S&P Revises Argentina’s Sovereign Debt Rating Outlook to Negative

April 24, 2012

Standard & Poor’s revised its outlook on Argentina’s sovereign debt rating to negative from stable on Monday, citing policies that include a government push to seize control of energy company YPF from Spain’s Repsol.

President Cristina Fernandez announced the YPF takeover last week, drawing swift retaliation from Spain and criticism from other key trade partners tired of her government’s unorthodox import curbs.

S&P reaffirmed Argentina’s highly speculative ‘B’ rating and said its negative outlook indicates at least a one-in-three chance of a downgrade this year or next.

“The negative outlook revision stems from policies enacted since the October 2011 presidential elections that we believe could over time increase the risk of a deterioration in the country’s macroeconomic framework, put pressure on its external liquidity, and weaken Argentina’s medium-term growth prospects,” the rating agency said in a statement.

Fernandez, a combative member of Argentina’s dominant Peronist party, won a landslide re-election in October, vowing to intensify the state-centric policies that please her supporters but irk Wall Street and some business leaders.

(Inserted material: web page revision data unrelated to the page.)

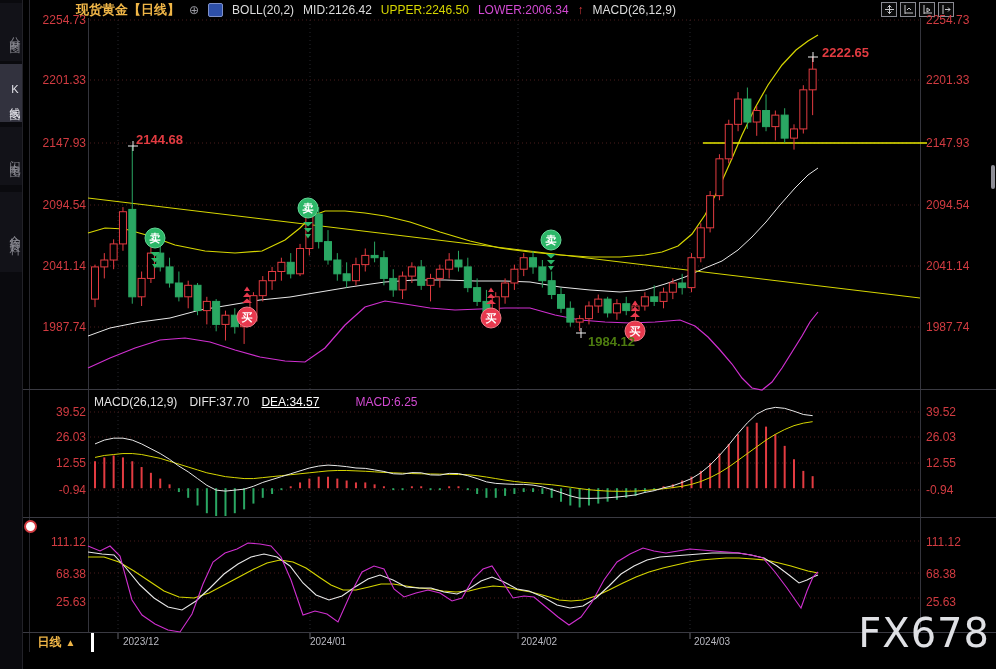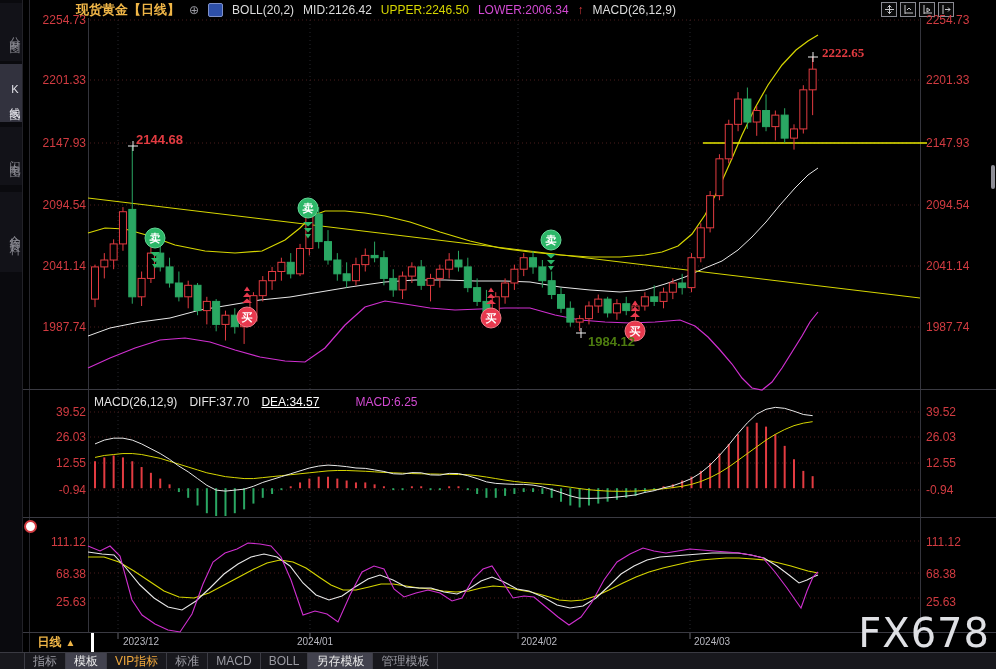"2222.65" div.ann { font-family: Liberation Serif, serif -> none }
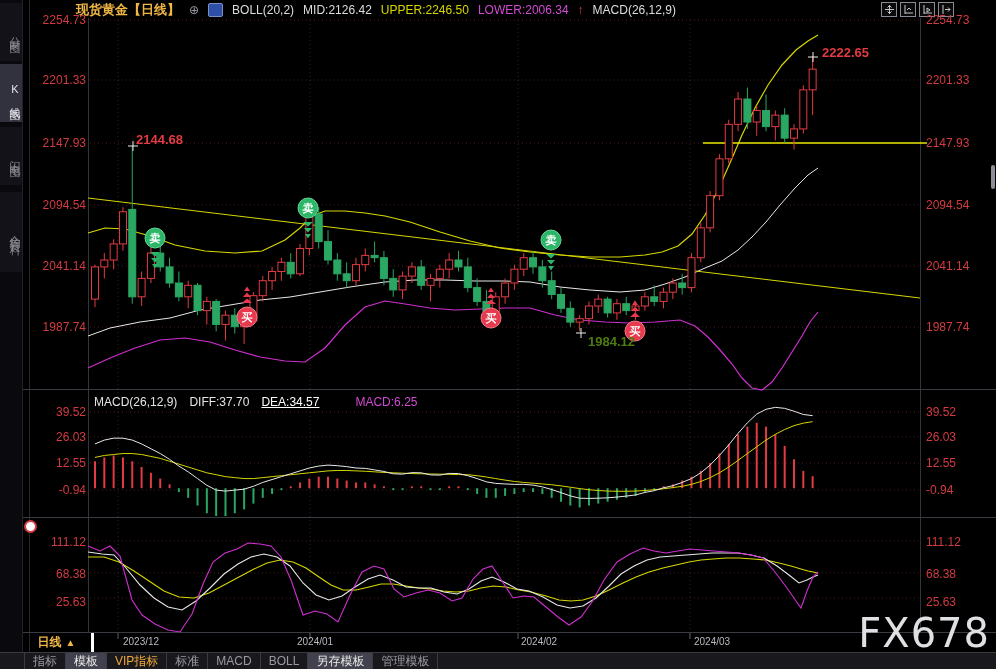"2024/01" div.xdate { left: 297px -> 310px }
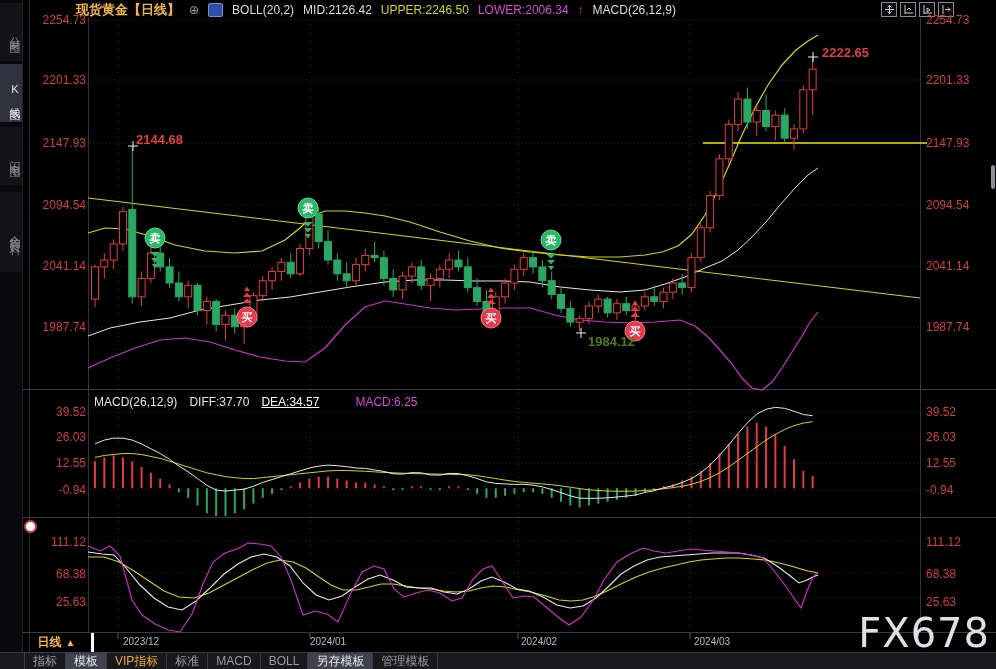"指标" div.abs { html: <div> <div>指标</div> <div>模板</div> <div>VIP指标</div> <div>标准</div> <div>MACD</div> <div>BOLL</div> <div>另存模板</div> <div>管理模板</div> </div> -> none }
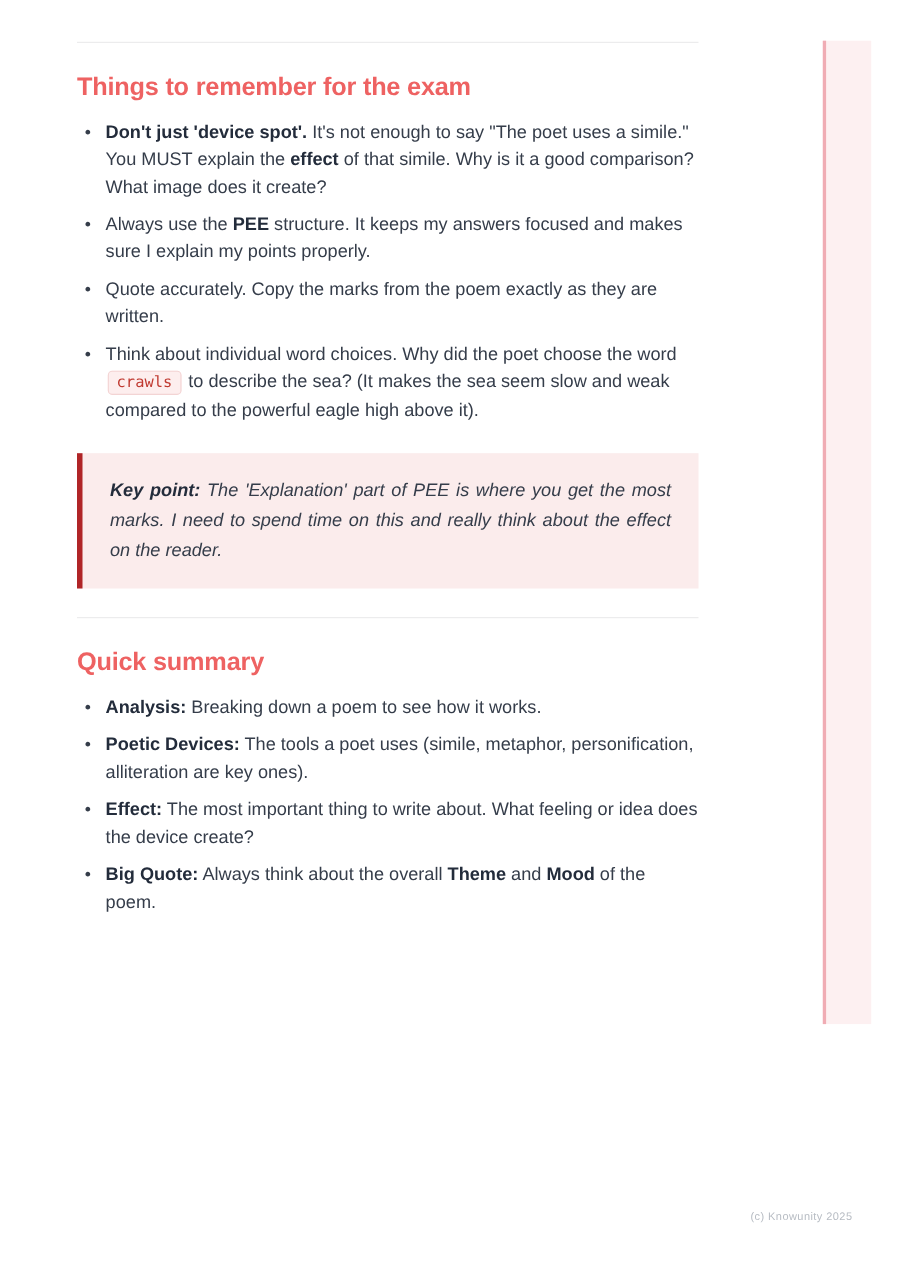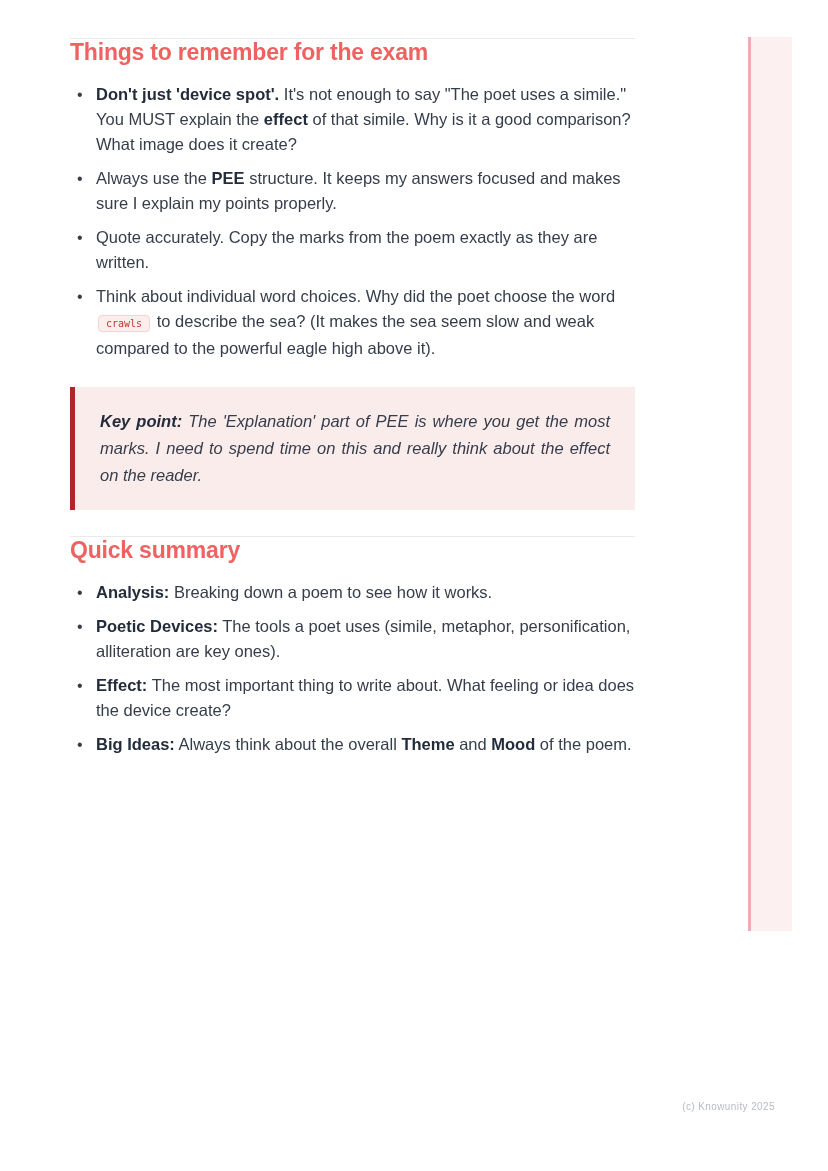"Things to remember for the" h2.section-title { margin-top: none -> 26px }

Earlier this year, her administration imposed tough new import restrictions in a bid to bolster the trade surplus, triggering criticism from 40 countries at the World Trade Organization last month.

S&P said Fernandez’s move to expropriate a 51-percent controlling stake in YPF was taken “abruptly and unilaterally,” and said it underscored “the weakening system of checks and balances.”

The YPF takeover bill is expected to win easy approval in Congress, which Fernandez’s allies control. The upper house is due to debate the bill on Wednesday.

Argentina, Latin America’s No. 3 economy, has yet to return to global credit markets a decade after it staged the biggest sovereign debt default in history.